• What to do:
The string "Nijmegen" appears in some lines of the entries that follow; copy each such line.

• Provided material:

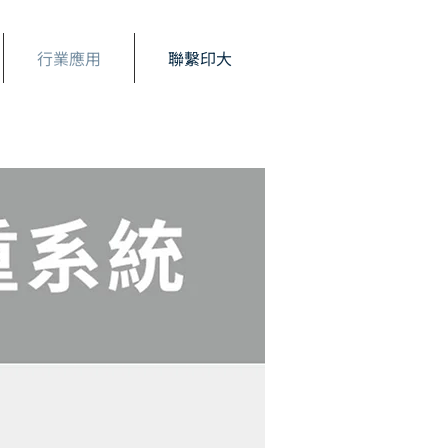
行業應用
聯繫印大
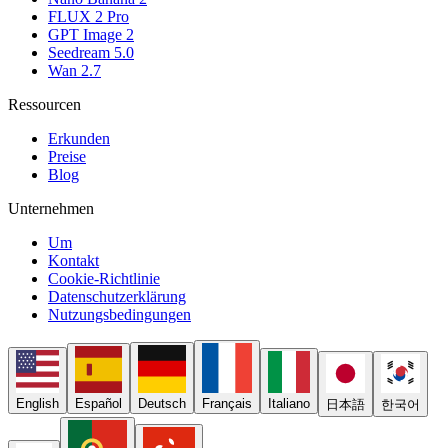
FLUX 2 Pro
GPT Image 2
Seedream 5.0
Wan 2.7
Ressourcen
Erkunden
Preise
Blog
Unternehmen
Um
Kontakt
Cookie-Richtlinie
Datenschutzerklärung
Nutzungsbedingungen
English
Español
Deutsch
Français
Italiano
日本語
한국어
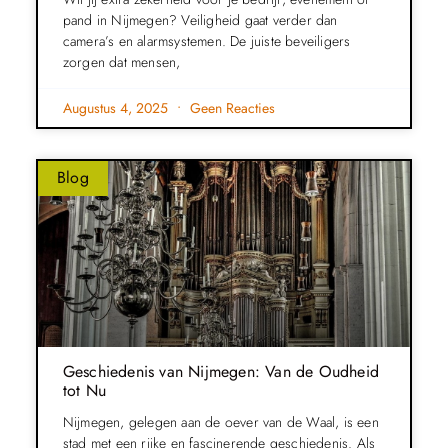
pand in Nijmegen? Veiligheid gaat verder dan
camera’s en alarmsystemen. De juiste beveiligers
zorgen dat mensen,
Augustus 4, 2025
Geen Reacties
Blog
Geschiedenis van Nijmegen: Van de Oudheid
tot Nu
Nijmegen, gelegen aan de oever van de Waal, is een
stad met een rijke en fascinerende geschiedenis. Als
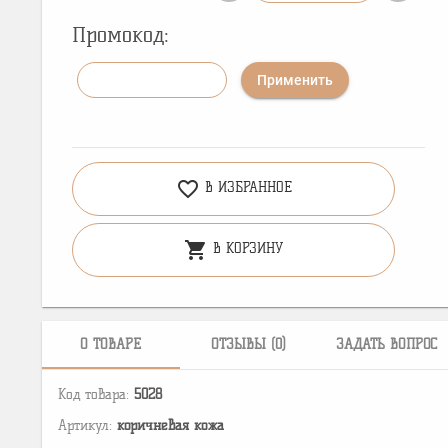
Промокод:
Применить
favorite_border
В ИЗБРАННОЕ
shopping_cart
В КОРЗИНУ
О ТОВАРЕ
ОТЗЫВЫ (0)
ЗАДАТЬ ВОПРОС
Код товара:
5028
Артикул:
коричневая кожа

• Exercise solution:
pand in Nijmegen? Veiligheid gaat verder dan
Geschiedenis van Nijmegen: Van de Oudheid
Nijmegen, gelegen aan de oever van de Waal, is een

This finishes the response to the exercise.